Following him, one can "Book through to eternity junction."
The associative logic strongly recalls Stephen's thoughts in Proteus,
where umbilical cords become telephone lines connecting mystic
monks to the realm of divinity: "The cords of all link back,
strandentwining cable of all flesh. That is why mystic monks.
Will you be as gods? Gaze in your omphalos. Hello! Kinch here.
Put me on to Edenville. Aleph, alpha: nought, nought, one."

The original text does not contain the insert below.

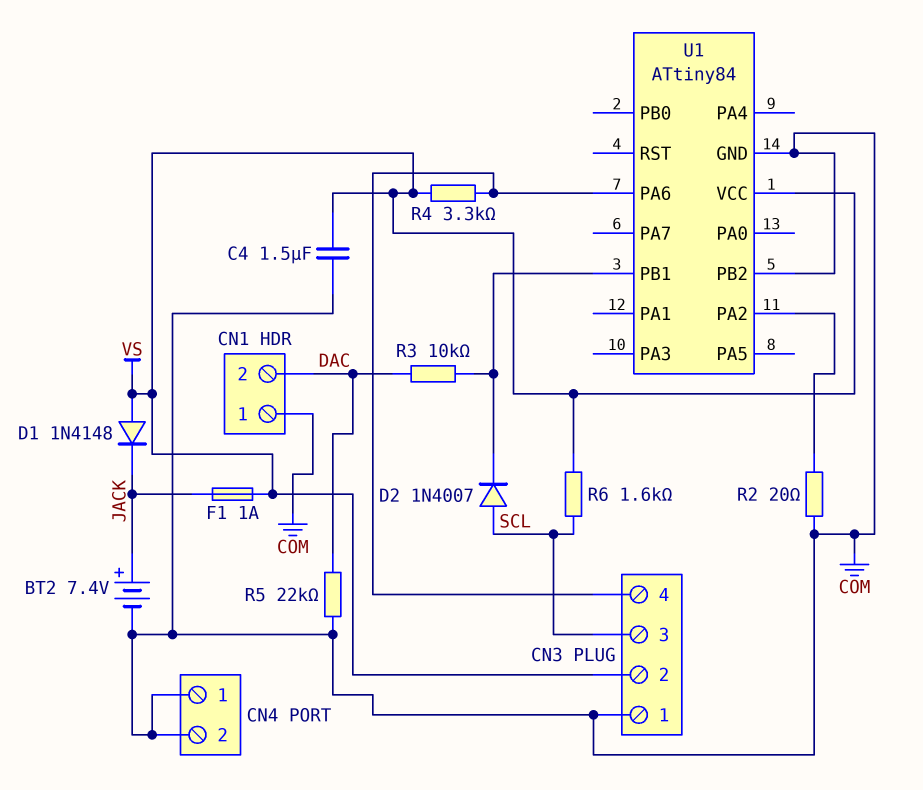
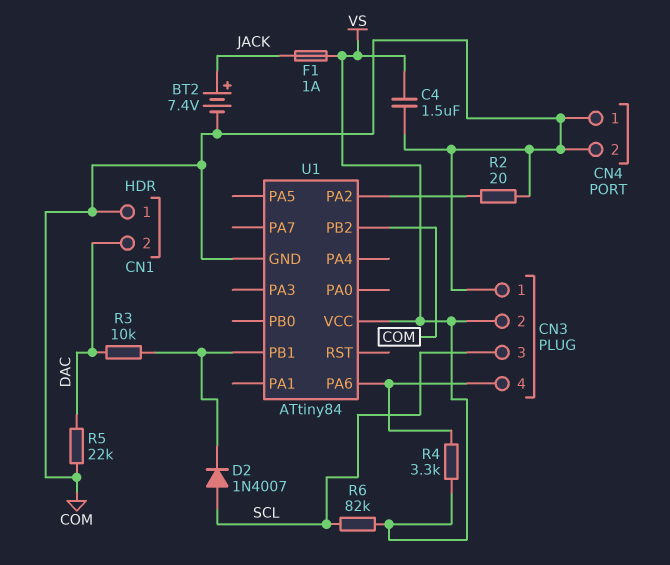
D1: diode 1N4148 (A VS, K JACK) -> none
R6: 1.6k (SCL, VS) -> 82k (SCL, VS)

If Elijah's words do mockingly combine a huckster's
metaphysics with groundbreaking scientific technology, it
would not be the first time that Joyce made such a seemingly
bizarre connection. Far from seconding Baudelaire's
suspicion that science and metaphysics are antithetical
principles, Joyce repeatedly suggests that the burgeoning
discoveries and inventions of the Victorian era promise to
enlarge perception, understanding, and even emotional and
spiritual experience. Elijah's words about vibrations and
sunphones are bracketed by sounds of a gramophone
singing "Jerusalem! Open your gates and sing Hosanna" and at
the end of his spiel he joins in. In Hades Bloom
thinks of the potential for gramophones and photographs to
keep memories of the departed alive, and of putting telephones
in coffins in case they wake up. The stereoscope
becomes a fulcrum on which Stephen can toggle back and forth
between ordinary perception and spiritual revelation. Parallax,
based on the same optical principles, suggests the benefits of
viewing one's experiences from multiple angles.